EFFONDREMENT DU VIVANT : L’ÉTAT CONDAMNÉ À RÉPARER LE PRÉJUDICE ÉCOLOGIQUE CAUSÉ PAR L’USAGE DES PESTICIDES
C’était le premier procès sur la biodiversité. Il se conclut sur la condamnation de l’État, pour ne pas avoir respecté ses obligations de réduction de pesticides, causant un préjudice écologique. Le Tribunal administratif de Paris donne un an au gouvernement pour réparer ce préjudice et prévenir l’aggravation des dommages.
« Cette journée marque un tournant dans la lutte contre l’effondrement de la biodiversité en France », se réjouissent les associations à l’origine du recours Justice pour le vivant qui vise l’État pour manquement à ses obligations de protéger la biodiversité. Le Tribunal administratif de Paris l’a condamné jeudi 29 juin, reconnaissant le préjudice écologique lié à l’utilisation de produits phytopharmaceutiques. Après la pollution et le climat, le gouvernement est donc désormais aussi condamné sur le terrain de la biodiversité.
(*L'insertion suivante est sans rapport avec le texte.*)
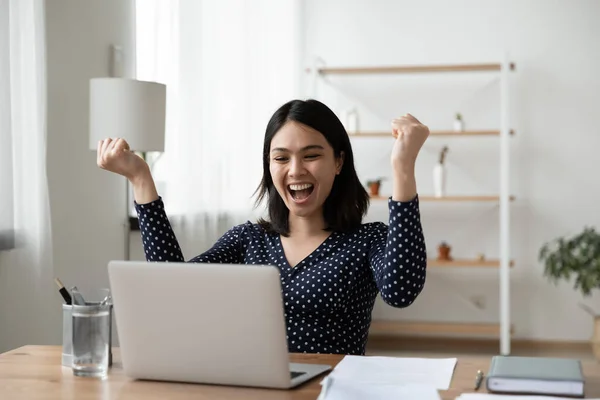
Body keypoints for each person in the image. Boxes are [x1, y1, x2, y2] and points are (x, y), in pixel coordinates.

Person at [97, 99, 429, 355]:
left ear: (338, 161)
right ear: (269, 166)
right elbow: (172, 286)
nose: (295, 170)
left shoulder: (368, 240)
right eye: (281, 158)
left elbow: (401, 292)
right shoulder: (249, 239)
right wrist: (141, 178)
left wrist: (403, 168)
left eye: (311, 155)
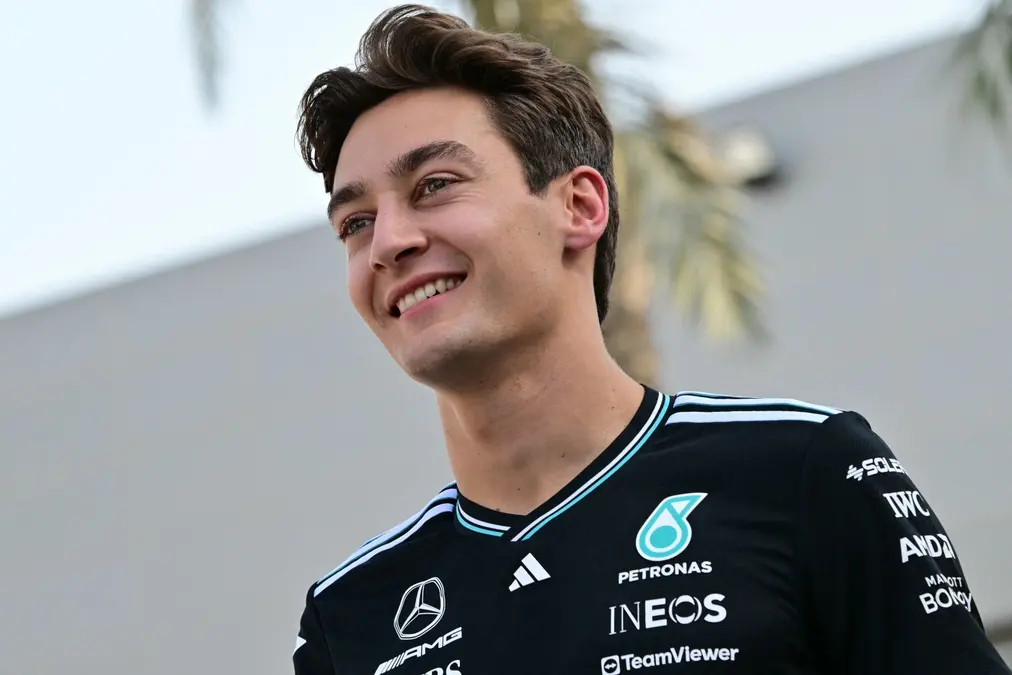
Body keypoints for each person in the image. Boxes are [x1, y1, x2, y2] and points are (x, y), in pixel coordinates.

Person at [291, 4, 1011, 674]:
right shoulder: (349, 617)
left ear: (580, 206)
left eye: (435, 184)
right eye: (355, 223)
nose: (388, 242)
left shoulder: (806, 471)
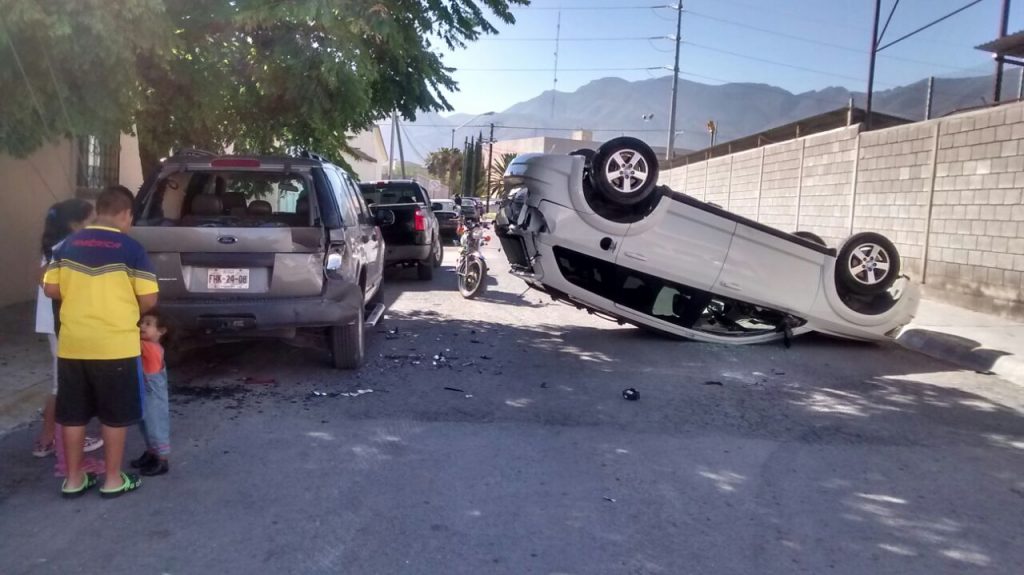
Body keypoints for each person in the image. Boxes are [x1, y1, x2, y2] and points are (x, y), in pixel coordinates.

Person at [43, 185, 159, 498]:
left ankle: (74, 479)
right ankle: (111, 480)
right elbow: (148, 298)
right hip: (114, 346)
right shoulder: (131, 248)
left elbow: (50, 289)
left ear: (99, 211)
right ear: (125, 214)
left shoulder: (67, 245)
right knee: (114, 415)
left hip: (73, 344)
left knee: (74, 414)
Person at [31, 199, 105, 460]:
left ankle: (48, 438)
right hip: (63, 321)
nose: (95, 225)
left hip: (55, 322)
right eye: (91, 220)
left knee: (59, 381)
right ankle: (62, 437)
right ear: (76, 224)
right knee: (67, 383)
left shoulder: (55, 246)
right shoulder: (70, 248)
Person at [131, 310, 171, 476]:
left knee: (155, 425)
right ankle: (151, 453)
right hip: (145, 390)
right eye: (141, 323)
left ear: (161, 331)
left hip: (153, 394)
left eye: (148, 324)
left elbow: (128, 341)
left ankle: (162, 459)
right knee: (145, 424)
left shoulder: (149, 347)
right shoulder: (149, 345)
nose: (142, 326)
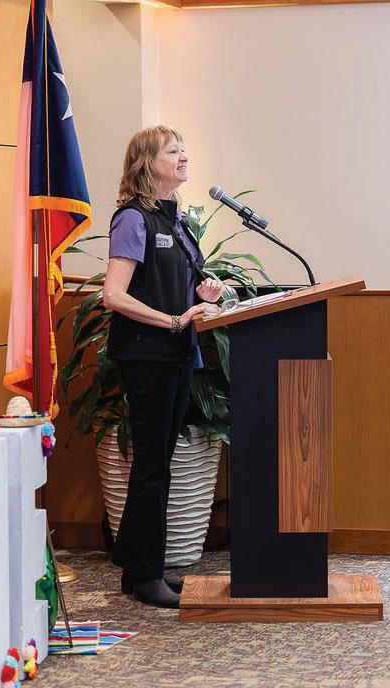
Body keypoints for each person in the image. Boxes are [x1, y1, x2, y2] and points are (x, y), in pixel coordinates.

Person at [103, 125, 224, 608]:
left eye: (183, 149)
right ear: (146, 163)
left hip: (175, 354)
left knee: (158, 464)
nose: (183, 156)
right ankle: (147, 576)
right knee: (152, 467)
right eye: (173, 151)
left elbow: (176, 284)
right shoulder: (133, 219)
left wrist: (204, 292)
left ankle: (137, 569)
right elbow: (114, 295)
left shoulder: (176, 221)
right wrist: (174, 320)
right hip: (147, 355)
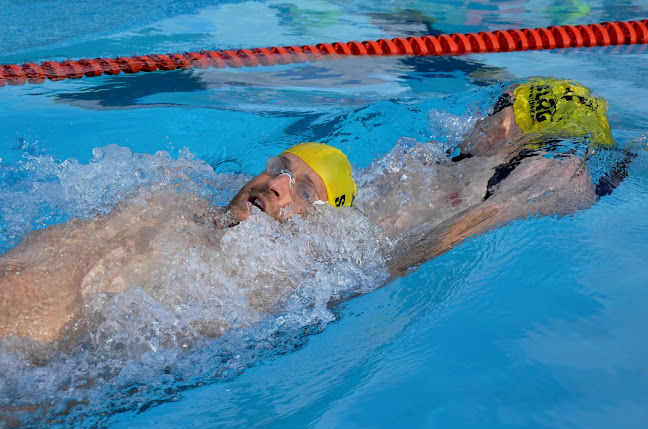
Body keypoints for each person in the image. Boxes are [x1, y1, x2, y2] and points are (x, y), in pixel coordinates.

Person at [0, 77, 626, 344]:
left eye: (303, 189)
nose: (277, 186)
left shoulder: (272, 281)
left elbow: (401, 256)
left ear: (512, 123)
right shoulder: (162, 198)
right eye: (278, 170)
« C’est un jugement historique », commentent les cinq ONG (Pollinis, Notre Affaire à Tous, Biodiversité sous nos pieds, l’Association pour la protection des animaux sauvages et l’Association nationale pour la protection des eaux et rivières), à l’origine du recours. « La justice reconnaît pour la première fois la responsabilité de l’État dans l’effondrement du Vivant, et ses insuffisances dans l’évaluation des risques des pesticides », écrivent-elles dans un communiqué. « Il s’agit d’une première étape indispensable pour enrayer l’extinction en cours », estiment les associations qui appellent le gouvernement à « mener les transformations nécessaires rapidement ».
L’État a un an pour agir
Dans la lignée de l’Affaire du siècle, qui avait réussi à faire condamner l’État pour son inaction climatique, ces cinq ONG avaient déposé un recours devant le tribunal administratif de Paris en janvier 2022 afin de faire reconnaître la faute de l’État dans la sixième extinction de masse. Elles espéraient lui imposer de réparer le préjudice écologique causé et de réviser le processus de mise sur le marché des pesticides, dont l’usage intensif est l’une des causes du déclin de la biodiversité.
D’abord, le tribunal reconnaît bien l’existence d’un préjudice écologique « résultant de la contamination généralisée, diffuse, chronique et durable des eaux et des sols par les substances actives de produits phytopharmaceutiques, du déclin de la biodiversité et de la biomasse et de l’atteinte aux bénéfices tirés par l’homme de l’environnement ».
Il retient deux fautes commises par l’État : la méconnaissance d’une part des objectifs qu’il s’était fixés en matière de réduction de l’usage de produits phytopharmaceutiques et d’autre part de l’obligation de protection des eaux souterraines. Il juge « que le préjudice écologique présente un lien direct et certain avec ces fautes ». Dès lors, il ordonne au gouvernement de prendre toutes les mesures utiles de nature à réparer le préjudice écologique et prévenir l’aggravation des dommages au plus tard d’ici le 30 juin 2024.
La France, championne des pesticides
En revanche, le tribunal n’a pas suivi la demande des ONG et les recommandations de la rapporteure publique sur le réexamen des procédures d’évaluation et d’autorisation de mise sur le marché des produits phytopharmaceutiques. « Le résultat des études supplémentaires que pourrait exiger l’Anses (l’Agence nationale de sécurité sanitaire, ndr) n’est pas connu à la date du présent jugement et il ne peut donc en être inféré avec certitude que cela aurait pour effet de modifier significativement la nature ou le nombre des produits phytopharmaceutiques mis sur le marché », pointe le jugement.
Sur ce point, les associations feront appel devant la Cour administrative d’appel de Paris, et introduiront, en parallèle, un nouveau recours devant le Conseil d’État pour obtenir la mise en œuvre de cette décision. Enfin, l’État devra verser un euro symbolique à chacune des associations requérantes au titre du préjudice moral subi.
La France reste championne des pesticides. Selon l’ONG Générations Futures, elle est dans le top 3 des pays européens qui autorisent le plus de pesticides. En termes de volume, la France est aussi le pays de l’UE qui vend le plus de pesticides, ce qui s’explique en partie par sa surface agricole. Après l’échec des deux premiers plans Écophyto, qui devaient diviser par deux l’usage des pesticides, une troisième version est attendue pour l’été. Elle sera particulièrement scrutée dans le cadre de cette affaire.